● **TASK INSTRUCTIONS**
Can you copy the lines from the line with "1979-11-17 [Blue Cliff" to the line with "1979-11-18 [Blue Cliff", both included, word for word?

(Stored data)
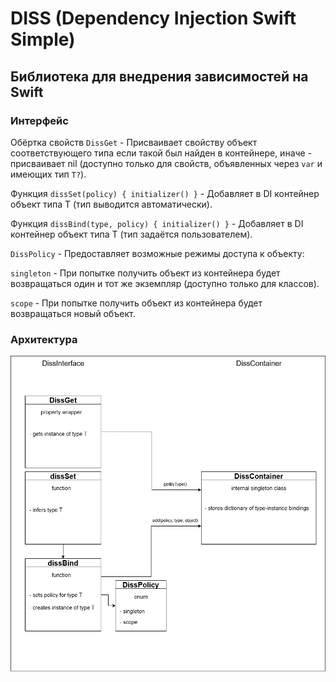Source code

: # DISS (**D**ependency **I**njection **S**wift **S**imple)
## Библиотека для внедрения зависимостей на Swift
### Интерфейс
Обёртка свойств `DissGet` - Присваивает свойству объект соответствующего типа если такой был найден в контейнере, иначе - присваивает nil (доступно только для свойств, объявленных через `var` и имеющих тип `T?`).<p>
Функция `dissSet(policy) { initializer() }` - Добавляет в DI контейнер объект типа T (тип выводится автоматически).<p>
Функция `dissBind(type, policy) { initializer() }` - Добавляет в DI контейнер объект типа T (тип задаётся пользователем).<p>
`DissPolicy` - Предоставляет возможные режимы доступа к объекту:<p>
`singleton` - При попытке получить объект из контейнера будет возвращаться один и тот же экземпляр (доступно только для классов).<p>
`scope` - При попытке получить объект из контейнера будет возвращаться новый объект.
### Архитектура
![Архитектура](docs/DissArchitecture.png "Архитектура")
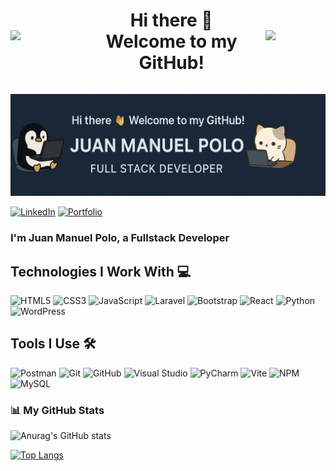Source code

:    <div align="center" style="display: flex; align-items: center; justify-content: center; gap: 20px;">

  <img src="https://media0.giphy.com/media/v1.    Y2lkPTc5MGI3NjExb2l2MnIxaG83ZmlzYzZsZmJxd21mdmpkejk2d2ZiNnV2eXNoZnB2bSZlcD12MV9pbnRlcm5hbF9naWZfYnlfaWQmY3Q9cw/5eLDrEaRGHegx2FeF2/giphy.gif" width="190"/>

  <h1> Hi there 👋 Welcome to my GitHub!</h1>

  <img src="https://media1.giphy.com/media/v1.Y2lkPTc5MGI3NjExNHhuN2liOGc5bzRxazlncHJ1a3B3b29uemE4b2FqOWkxZnBmcmVuNSZlcD12MV9pbnRlcm5hbF9naWZfYnlfaWQmY3Q9cw/6KirhLJyR7oMcwgJQk/giphy.gif" width="170"/>

  </div>


![Banner](banner.png)


[![LinkedIn](https://img.shields.io/badge/linkedin-%230077B5.svg?style=for-the-badge&logo=linkedin&logoColor=white)](https://www.linkedin.com/in/juanmapolo/)
[![Portfolio](https://img.shields.io/badge/Portfolio-%23000000.svg?style=for-the-badge&logo=firefox&logoColor=#FF7139)](https://juanma-polo.netlify.app/)


### I'm Juan Manuel Polo, a Fullstack Developer 

## Technologies I Work With 💻

![HTML5](https://img.shields.io/badge/html5-%23E34F26.svg?style=for-the-badge&logo=html5&logoColor=white)
![CSS3](https://img.shields.io/badge/css3-%231572B6.svg?style=for-the-badge&logo=css3&logoColor=white)
![JavaScript](https://img.shields.io/badge/javascript-%23323330.svg?style=for-the-badge&logo=javascript&logoColor=%23F7DF1E)
![Laravel](https://img.shields.io/badge/laravel-%23FF2D20.svg?style=for-the-badge&logo=laravel&logoColor=white)
![Bootstrap](https://img.shields.io/badge/bootstrap-%238511FA.svg?style=for-the-badge&logo=bootstrap&logoColor=white)
	![React](https://img.shields.io/badge/react-%2320232a.svg?style=for-the-badge&logo=react&logoColor=%2361DAFB)
  ![Python](https://img.shields.io/badge/python-3670A0?style=for-the-badge&logo=python&logoColor=ffdd54)
  ![WordPress](https://img.shields.io/badge/WordPress-%23117AC9.svg?style=for-the-badge&logo=WordPress&logoColor=white)



## Tools I Use 🛠️

![Postman](https://img.shields.io/badge/Postman-FF6C37?style=for-the-badge&logo=postman&logoColor=white)
![Git](https://img.shields.io/badge/git-%23F05033.svg?style=for-the-badge&logo=git&logoColor=white)
	![GitHub](https://img.shields.io/badge/github-%23121011.svg?style=for-the-badge&logo=github&logoColor=white)
  ![Visual Studio](https://img.shields.io/badge/Visual%20Studio-5C2D91.svg?style=for-the-badge&logo=visual-studio&logoColor=white)
  ![PyCharm](https://img.shields.io/badge/pycharm-143?style=for-the-badge&logo=pycharm&logoColor=black&color=black&labelColor=green)
  	![Vite](https://img.shields.io/badge/vite-%23646CFF.svg?style=for-the-badge&logo=vite&logoColor=white)
![NPM](https://img.shields.io/badge/NPM-%23CB3837.svg?style=for-the-badge&logo=npm&logoColor=white)
![MySQL](https://img.shields.io/badge/mysql-4479A1.svg?style=for-the-badge&logo=mysql&logoColor=white)



### 📊 My GitHub Stats



![Anurag's GitHub stats](https://github-readme-stats.vercel.app/api?username=Juan-Polo&show_icons=true&theme=radical)

[![Top Langs](https://github-readme-stats.vercel.app/api/top-langs/?username=Juan-Polo&layout=pie&theme=dark)](https://github.com/anuraghazra/github-readme-stats)

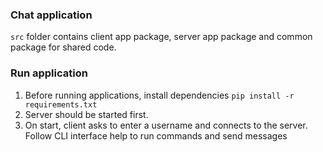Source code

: ### Chat application
`src` folder contains client app package, server app package and common package for shared code.

### Run application
1. Before running applications, install dependencies `pip install -r requirements.txt`
2. Server should be started first.
3. On start, client asks to enter a username and connects to the server. Follow CLI interface help to run commands and send messages
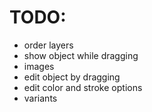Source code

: TODO:
=====
- order layers
- show object while dragging
- images
- edit object by dragging
- edit color and stroke options
- variants
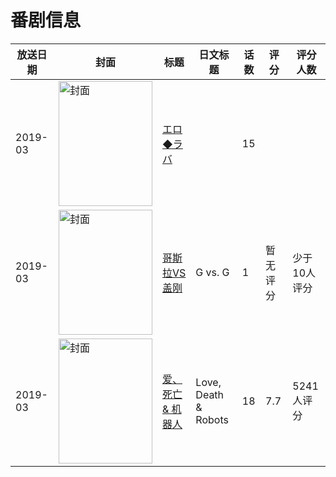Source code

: # 番剧信息

|放送日期|封面|标题|日文标题|话数|评分|评分人数|
|---|---|---|---|---|---|---|
|2019-03|<img src="//lain.bgm.tv/pic/cover/c/d0/e0/381869_7UYUO.jpg" alt="封面" style="width:150px;height:200px;object-fit:cover;">|[エロ◆ラバ](https://bangumi.tv/subject/381869)||15|||
|2019-03|<img src="//lain.bgm.tv/pic/cover/c/ad/79/410952_SKs8K.jpg" alt="封面" style="width:150px;height:200px;object-fit:cover;">|[哥斯拉VS盖刚](https://bangumi.tv/subject/410952)|G vs. G|1|暂无评分|少于10人评分|
|2019-03|<img src="//lain.bgm.tv/pic/cover/c/68/b8/274613_sx1iX.jpg" alt="封面" style="width:150px;height:200px;object-fit:cover;">|[爱、死亡 & 机器人](https://bangumi.tv/subject/274613)|Love, Death & Robots|18|7.7|5241人评分|
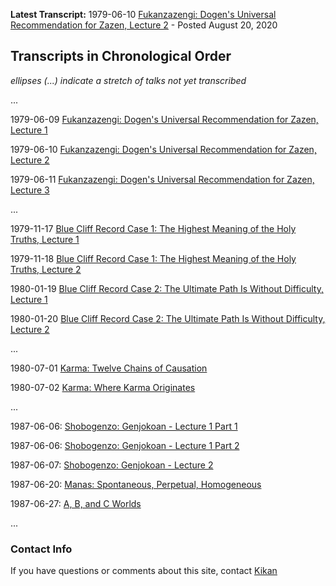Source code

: **Latest Transcript:** 1979-06-10 [Fukanzazengi: Dogen's Universal Recommendation for Zazen, Lecture 2](1979-06-10-Fukanzazengi-Lecture2) - Posted August 20, 2020

## Transcripts in Chronological Order

*ellipses (...) indicate a stretch of talks not yet transcribed*

...

1979-06-09 [Fukanzazengi: Dogen's Universal Recommendation for Zazen, Lecture 1](1979-06-09-Fukanzazengi-Lecture1)

1979-06-10 [Fukanzazengi: Dogen's Universal Recommendation for Zazen, Lecture 2](1979-06-10-Fukanzazengi-Lecture2)

1979-06-11 [Fukanzazengi: Dogen's Universal Recommendation for Zazen, Lecture 3](1979-06-11-Fukanzazengi-Lecture3)

...

1979-11-17 [Blue Cliff Record Case 1: The Highest Meaning of the Holy Truths, Lecture 1](1979-11-17-BlueCliffRecordCase1Lecture1.md)

1979-11-18 [Blue Cliff Record Case 1: The Highest Meaning of the Holy Truths, Lecture 2](1979-11-18-BlueCliffRecordCase1Lecture2.md)

1980-01-19 [Blue Cliff Record Case 2: The Ultimate Path Is Without Difficulty, Lecture 1](1980-01-19-BlueCliffRecordCase2Lecture1.md)

1980-01-20 [Blue Cliff Record Case 2: The Ultimate Path Is Without Difficulty, Lecture 2](1980-01-20-BlueCliffRecordCase2Lecture2.md)

...

1980-07-01 [Karma: Twelve Chains of Causation](1980-07-01-Karma-TwelveChainsOfCausation.md)

1980-07-02 [Karma: Where Karma Originates](1980-07-02-Karma-WhereKarmaOriginates.md)

...

1987-06-06: [Shobogenzo: Genjokoan - Lecture 1 Part 1](1987-06-06-Shobogenzo-Genjokoan-Lecture1-Part1.md)

1987-06-06: [Shobogenzo: Genjokoan - Lecture 1 Part 2](1987-06-06-Shobogenzo-Genjokoan-Lecture1-Part2.md)

1987-06-07: [Shobogenzo: Genjokoan - Lecture 2](1987-06-07-Shobogenzo-Genjokoan-Lecture2.md)

1987-06-20: [Manas: Spontaneous, Perpetual, Homogeneous](1987-06-20-Manas)

1987-06-27: [A, B, and C Worlds](1987-06-27-A-B-and-C-Worlds)


...


### Contact Info

If you have questions or comments about this site, contact [Kikan](mailto:kikan@cloudsinwater.org)
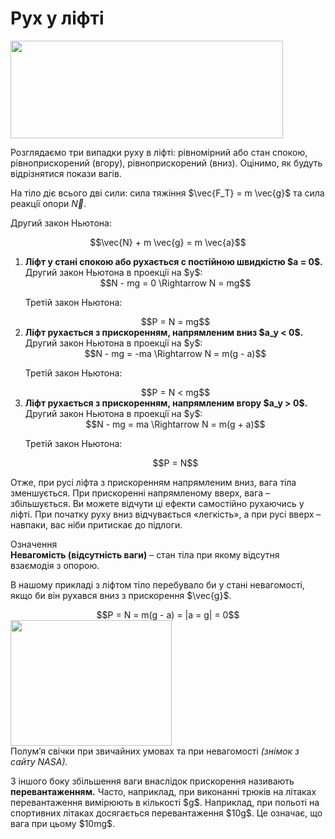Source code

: # Рух у лiфтi

<div class="space"><img class="image" width="436" height="156" src="https://rawgit.com/chudaol/ed-era-book-physics/master/images/chapter_4/14.png"></div>

Розглядаємо три випадки руху в лiфтi: рiвномiрний або стан спокою, рiвноприскорений (вгору), рiвноприскорений (вниз). Оцiнимо, як будуть вiдрiзнятися покази вагiв.

На тiло дiє всього двi сили: сила тяжiння $\vec{F_Т} = m \vec{g}$ та сила реакцiї опори $\vec{N}$.

Другий закон Ньютона:

<div class="space" align="center">$$\vec{N} + m \vec{g} = m \vec{a}$$</div>

<ol>
<li>
<span class="p1"><b>Лiфт у станi спокою або рухається с постiйною швидкiстю $a = 0$.</b></span>
Другий закон Ньютона в проекцiї на $y$:

<div class="space" align="center">$$N - mg = 0 \Rightarrow N = mg$$</div>

Третiй закон Ньютона:

<div class="space" align="center">$$P = N = mg$$</div>
</li>
<li>
<span class="p1"><b>Лiфт рухається з прискоренням, напрямленим вниз $a_y < 0$.</b></span>
Другий закон Ньютона в проекцiї на $y$:

<div class="center" align="center">$$N - mg = -ma \Rightarrow N = m(g - a)$$</div>

Третiй закон Ньютона:

<div class="space" align="center">$$P = N < mg$$</div>
</li>

<li>
<span class="p1"><b>Лiфт рухається з прискоренням, напрямленим вгору $a_y > 0$.</b></span>
Другий закон Ньютона в проекцiї на $y$:

<div class="space" align="center">$$N - mg = ma \Rightarrow N = m(g + a)$$</div>

Третiй закон Ньютона:

<div class="space" align="center">$$P = N$$</div>
</li>
</ol>

Отже, при русi лiфта з прискоренням напрямленим вниз, вага тiла зменшується. При прискореннi напрямленому вверх, вага – збiльшується. Ви можете вiдчути цi ефекти самостiйно рухаючись у лiфтi. При початку руху вниз вiдчувається «легкiсть», а при русi вверх – навпаки, вас нiби притискає до пiдлоги.

<div class="eoz-wrap">
<span class="eoz">Означення</span>
<div class="eoz-text">
<b>Невагомiсть (вiдсутнiсть ваги)</b> – стан тiла при якому вiдсутня взаємодiя з опорою.
</div>
</div>

<div class="space"><p class="p3">В нашому прикладi з лiфтом тiло перебувало би у станi невагомостi, якщо би вiн рухався вниз з прискорення $\vec{g}$.</p></div>
<div class="space" align="center">$$P = N = m(g - a) = |a = g| = 0$$</div>

<div class="space"><img class="image" width="258" height="201" src="https://rawgit.com/chudaol/ed-era-book-physics/master/images/chapter_4/15.png"></div>

<div class="space">Полум’я свiчки при звичайних умовах та при невагомостi <i>(знiмок з сайту NASA).</i></div>

<p class="p3">З iншого боку збiльшення ваги внаслiдок прискорення називають <span class="p1"><b>перевантаженням.</b></span> Часто, наприклад, при виконаннi трюкiв на лiтаках перевантаження вимiрюють в кiлькостi $g$. Наприклад, при польотi на спортивних лiтаках досягається перевантаження $10g$. Це означає, що вага при цьому $10mg$.</p>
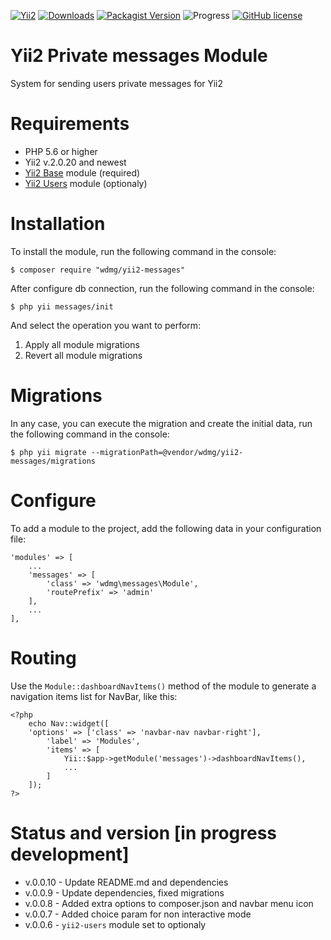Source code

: [![Yii2](https://img.shields.io/badge/required-Yii2_v2.0.33-blue.svg)](https://packagist.org/packages/yiisoft/yii2)
[![Downloads](https://img.shields.io/packagist/dt/wdmg/yii2-messages.svg)](https://packagist.org/packages/wdmg/yii2-messages)
[![Packagist Version](https://img.shields.io/packagist/v/wdmg/yii2-messages.svg)](https://packagist.org/packages/wdmg/yii2-messages)
![Progress](https://img.shields.io/badge/progress-in_development-red.svg)
[![GitHub license](https://img.shields.io/github/license/wdmg/yii2-messages.svg)](https://github.com/wdmg/yii2-messages/blob/master/LICENSE)

# Yii2 Private messages Module
System for sending users private messages for Yii2

# Requirements
* PHP 5.6 or higher
* Yii2 v.2.0.20 and newest
* [Yii2 Base](https://github.com/wdmg/yii2-base) module (required)
* [Yii2 Users](https://github.com/wdmg/yii2-users) module (optionaly)

# Installation
To install the module, run the following command in the console:

`$ composer require "wdmg/yii2-messages"`

After configure db connection, run the following command in the console:

`$ php yii messages/init`

And select the operation you want to perform:
  1) Apply all module migrations
  2) Revert all module migrations

# Migrations
In any case, you can execute the migration and create the initial data, run the following command in the console:

`$ php yii migrate --migrationPath=@vendor/wdmg/yii2-messages/migrations`

# Configure
To add a module to the project, add the following data in your configuration file:

    'modules' => [
        ...
        'messages' => [
            'class' => 'wdmg\messages\Module',
            'routePrefix' => 'admin'
        ],
        ...
    ],

# Routing
Use the `Module::dashboardNavItems()` method of the module to generate a navigation items list for NavBar, like this:

    <?php
        echo Nav::widget([
        'options' => ['class' => 'navbar-nav navbar-right'],
            'label' => 'Modules',
            'items' => [
                Yii::$app->getModule('messages')->dashboardNavItems(),
                ...
            ]
        ]);
    ?>

# Status and version [in progress development]
* v.0.0.10 - Update README.md and dependencies
* v.0.0.9 - Update dependencies, fixed migrations
* v.0.0.8 - Added extra options to composer.json and navbar menu icon
* v.0.0.7 - Added choice param for non interactive mode
* v.0.0.6 - `yii2-users` module set to optionaly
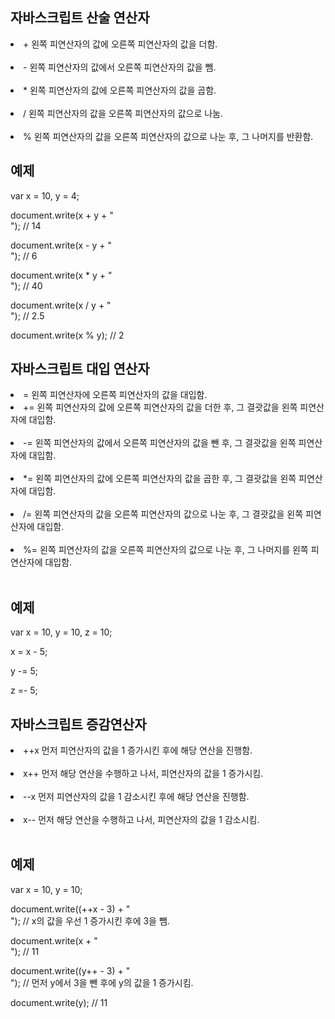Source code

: 
## 자바스크립트 산술 연산자

<li> +	왼쪽 피연산자의 값에 오른쪽 피연산자의 값을 더함.<br><br>
<li> -	왼쪽 피연산자의 값에서 오른쪽 피연산자의 값을 뺌.<br><br>
<li> *	왼쪽 피연산자의 값에 오른쪽 피연산자의 값을 곱함.<br><br>
<li> /	왼쪽 피연산자의 값을 오른쪽 피연산자의 값으로 나눔.<br> <br>
<li> %	왼쪽 피연산자의 값을 오른쪽 피연산자의 값으로 나눈 후, 그 나머지를 반환함.<br>




## 예제
var x = 10, y = 4;

document.write(x + y + "<br>"); // 14

document.write(x - y + "<br>"); // 6

document.write(x * y + "<br>"); // 40

document.write(x / y + "<br>"); // 2.5

document.write(x % y);          // 2



## 자바스크립트 대입 연산자
  
<li>=	왼쪽 피연산자에 오른쪽 피연산자의 값을 대입함.
<li>+=	왼쪽 피연산자의 값에 오른쪽 피연산자의 값을 더한 후, 그 결괏값을 왼쪽 피연산자에 대입함. <br><br>
<li>-=	왼쪽 피연산자의 값에서 오른쪽 피연산자의 값을 뺀 후, 그 결괏값을 왼쪽 피연산자에 대입함. <br><br>
<li>*=	왼쪽 피연산자의 값에 오른쪽 피연산자의 값을 곱한 후, 그 결괏값을 왼쪽 피연산자에 대입함. <br><br>
<li>/=	왼쪽 피연산자의 값을 오른쪽 피연산자의 값으로 나눈 후, 그 결괏값을 왼쪽 피연산자에 대입함. <br><br>
<li>%=	왼쪽 피연산자의 값을 오른쪽 피연산자의 값으로 나눈 후, 그 나머지를 왼쪽 피연산자에 대입함. <br><br>

## 예제
var x = 10, y = 10, z = 10;

x = x - 5;

y -= 5;

z =- 5; 
  
## 자바스크립트 증감연산자

<li>++x	먼저 피연산자의 값을 1 증가시킨 후에 해당 연산을 진행함.<br><br>
<li>x++	먼저 해당 연산을 수행하고 나서, 피연산자의 값을 1 증가시킴.<br><br>
<li>--x	먼저 피연산자의 값을 1 감소시킨 후에 해당 연산을 진행함.<br><br>
<li>x--	먼저 해당 연산을 수행하고 나서, 피연산자의 값을 1 감소시킴.<br><br>

## 예제
  
var x = 10, y = 10;

document.write((++x - 3) + "<br>"); // x의 값을 우선 1 증가시킨 후에 3을 뺌.

document.write(x + "<br>");         // 11

document.write((y++ - 3) + "<br>"); // 먼저 y에서 3을 뺀 후에 y의 값을 1 증가시킴.

document.write(y);                  // 11
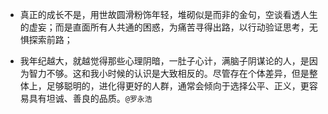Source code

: - 真正的成长不是，用世故圆滑粉饰年轻，堆砌似是而非的金句，空谈看透人生的虚妄；而是直面所有人共通的困惑，为痛苦寻得出路，以行动验证思考，无惧探索前路；

- 我年纪越大，就越觉得那些心理阴暗，一肚子心计，满脑子阴谋论的人，是因为智力不够。这和我小时候的认识是大致相反的。尽管存在个体差异，但是整体上，足够聪明的，进化得更好的人群，通常会倾向于选择公平、正义，更容易具有坦诚、善良的品质。`@罗永浩`
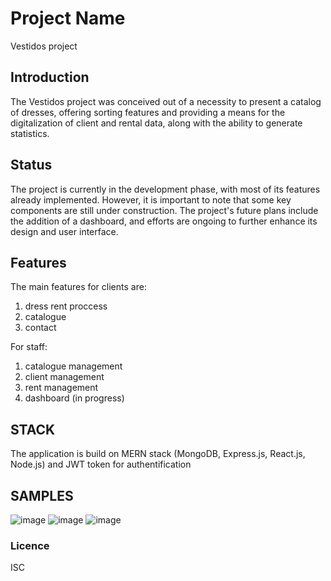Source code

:# Project Name

Vestidos project

## Introduction

The Vestidos project was conceived out of a necessity to present a catalog of dresses, offering sorting features and providing a means for the digitalization of client and rental data, along with the ability to generate statistics.

## Status

The project is currently in the development phase, with most of its features already implemented. However, it is important to note that some key components are still under construction. The project's future plans include the addition of a dashboard, and efforts are ongoing to further enhance its design and user interface.

## Features

The main features for clients are:
1) dress rent proccess
2) catalogue
3) contact

For staff:
1) catalogue management
2) client management
3) rent management
4) dashboard (in progress)

## STACK

The application is build on MERN stack (MongoDB, Express.js, React.js, Node.js)
and JWT token for authentification

## SAMPLES

![image](https://github.com/michalvanek/vestidos/assets/69573011/7abde002-e5df-4ddb-81dc-60696055340b)
![image](https://github.com/michalvanek/vestidos/assets/69573011/dcfdfe61-58c7-40da-b5ed-157a40529c2c)
![image](https://github.com/michalvanek/vestidos/assets/69573011/1ae151bb-a815-4327-9b0d-9b427a902a6d)

### Licence
ISC




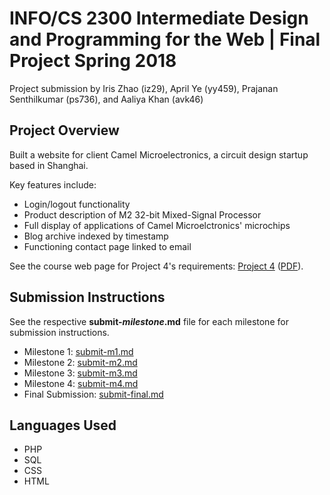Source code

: # INFO/CS 2300 Intermediate Design and Programming for the Web | Final Project Spring 2018

Project submission by Iris Zhao (iz29), April Ye (yy459), Prajanan Senthilkumar (ps736), and Aaliya Khan (avk46)

## Project Overview
Built a website for client Camel Microelectronics, a circuit design startup based in Shanghai. 

Key features include:
* Login/logout functionality
* Product description of M2 32-bit Mixed-Signal Processor
* Full display of applications of Camel Microelctronics' microchips
* Blog archive indexed by timestamp
* Functioning contact page linked to email

See the course web page for Project 4's requirements: [Project 4](https://github.coecis.cornell.edu/info2300-sp2018/info2300-documents/blob/master/assignments/project-4/project-4.md) ([PDF](https://github.coecis.cornell.edu/info2300-sp2018/info2300-documents/blob/master/assignments/project-4/project-4.pdf)).

## Submission Instructions

See the respective **submit-*milestone*.md** file for each milestone for submission instructions.

* Milestone 1: [submit-m1.md](submit-m1.md)
* Milestone 2: [submit-m2.md](submit-m2.md)
* Milestone 3: [submit-m3.md](submit-m3.md)
* Milestone 4: [submit-m4.md](submit-m4.md)
* Final Submission: [submit-final.md](submit-final.md)

## Languages Used
* PHP
* SQL
* CSS
* HTML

● **RESPONSE**
1979-11-17 [Blue Cliff Record Case 1: The Highest Meaning of the Holy Truths, Lecture 1](1979-11-17-BlueCliffRecordCase1Lecture1.md)

1979-11-18 [Blue Cliff Record Case 1: The Highest Meaning of the Holy Truths, Lecture 2](1979-11-18-BlueCliffRecordCase1Lecture2.md)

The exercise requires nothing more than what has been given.